タイトルにある通り、今回はちょっと長いので前編と後編に分けようかなと…w

更に長くなったら、次話は中編になるかもしれませんが…。

少し暗い表現があります。ご注意ください

――――ロスside――――

 僕の目の前でヒナが泣いている…。ポピーの花畑の前で倒れたまま動かない傭兵…セルヴァンテスを見ている僕は、ただ地面に広がっていく血を眺めていた。白い花が真っ赤に染っている。

 僕は助けようとしていただけなのに…。どこで選択肢を間違えたのだろうか…?

 遠くで血の匂いを嗅ぎつけた魔物達が迫ってくる。

 そもそも、何故こんな状況になってしまったのだろうか?宿屋での会話を思い出す…。


〜〜数時間前〜〜

 「それで?俺に何か用か?セルヴァンテスさんよ。」

 竜化していたけれど、森で急に攻撃された事もあり…あまり信用出来なかった。ふと、左手の小指に暖かなものが触れる。ヒナの手だと気付いた時には遅かった。
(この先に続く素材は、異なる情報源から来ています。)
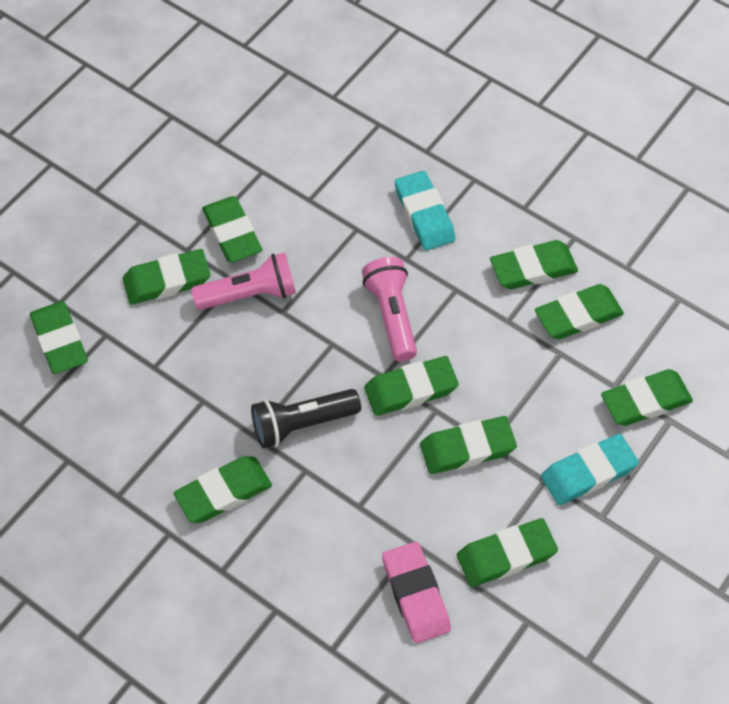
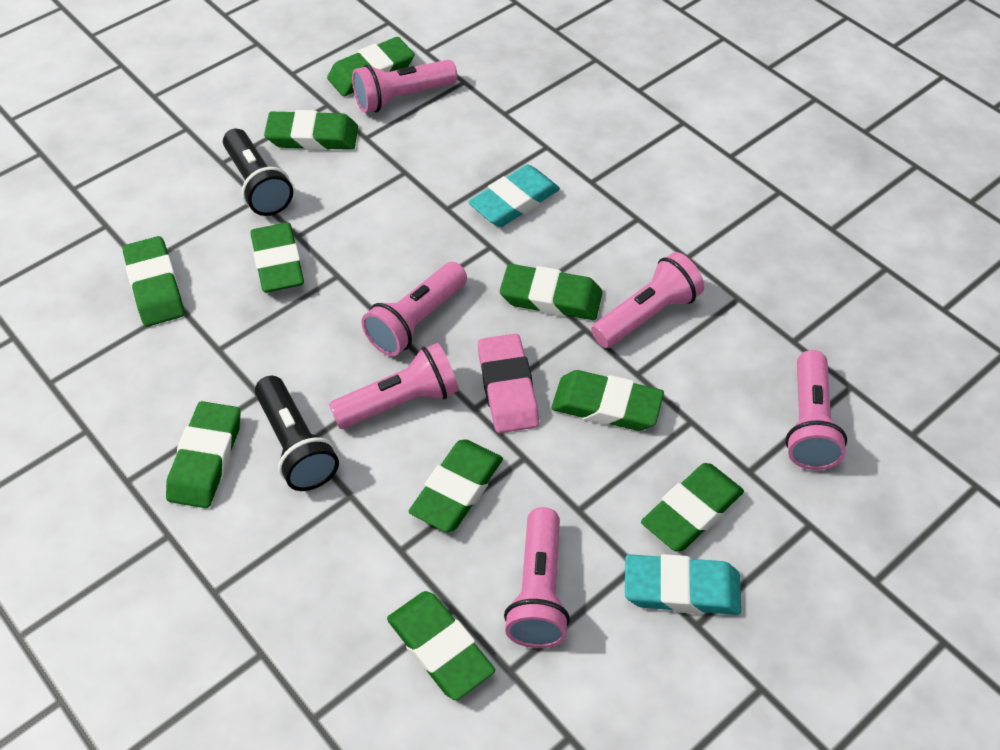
black flashlight: [251,389,361,448] = 1 -> [223,129,293,216] [255,376,339,491] = 2
pink flashlight: [191,252,296,310] [362,257,417,362] = 2 -> [329,343,459,429] [352,60,457,113] [362,262,467,356] [504,507,570,648] [591,252,704,348] [785,350,847,470] = 6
 (怖い…。この人、一体何をしに来たの?この人と話していて大丈夫なの??師匠、私の前から居なくならない…よね?)

 ヒナの心配そうな心の声が聞こえた。

 そう、僕は1度死んでしまってから、他人の心の声を聞く能力を手に入れてしまったのだ。僕はそこまで他人の気持ちとか聞きたくないから、直接肌に触れられても聞こえないように設定してあるが…。今回のように突然触れられたら嫌でも聞こえてしまう…。普段触れる時はしっかり聞こえないようにしているのに!!つか、ヒナの手めっちゃ柔らかいな!!え?これ本当に人間の手か?!

 そんな僕の心境を知らないセルヴァンテスは言う

 「儂の…儂の孫を助けて欲しい」

 てっきり、森での決着をつけに来たのかと思っていたが…気付いていなかったようだ。僕はこっそり安堵しながら座って詳しく話を聞く事にした。


――――ヒナside――――

 さっきからずっと師匠とセルヴァンテスが部屋にある椅子に座り、向かい合って話していた。

 私はそれを黙って眺めていた。だって、魔法士ではないし、ましてや薬学士でもない…。それに、旅を始めたばかりの初心者だから、話に加わる事が出来なかった。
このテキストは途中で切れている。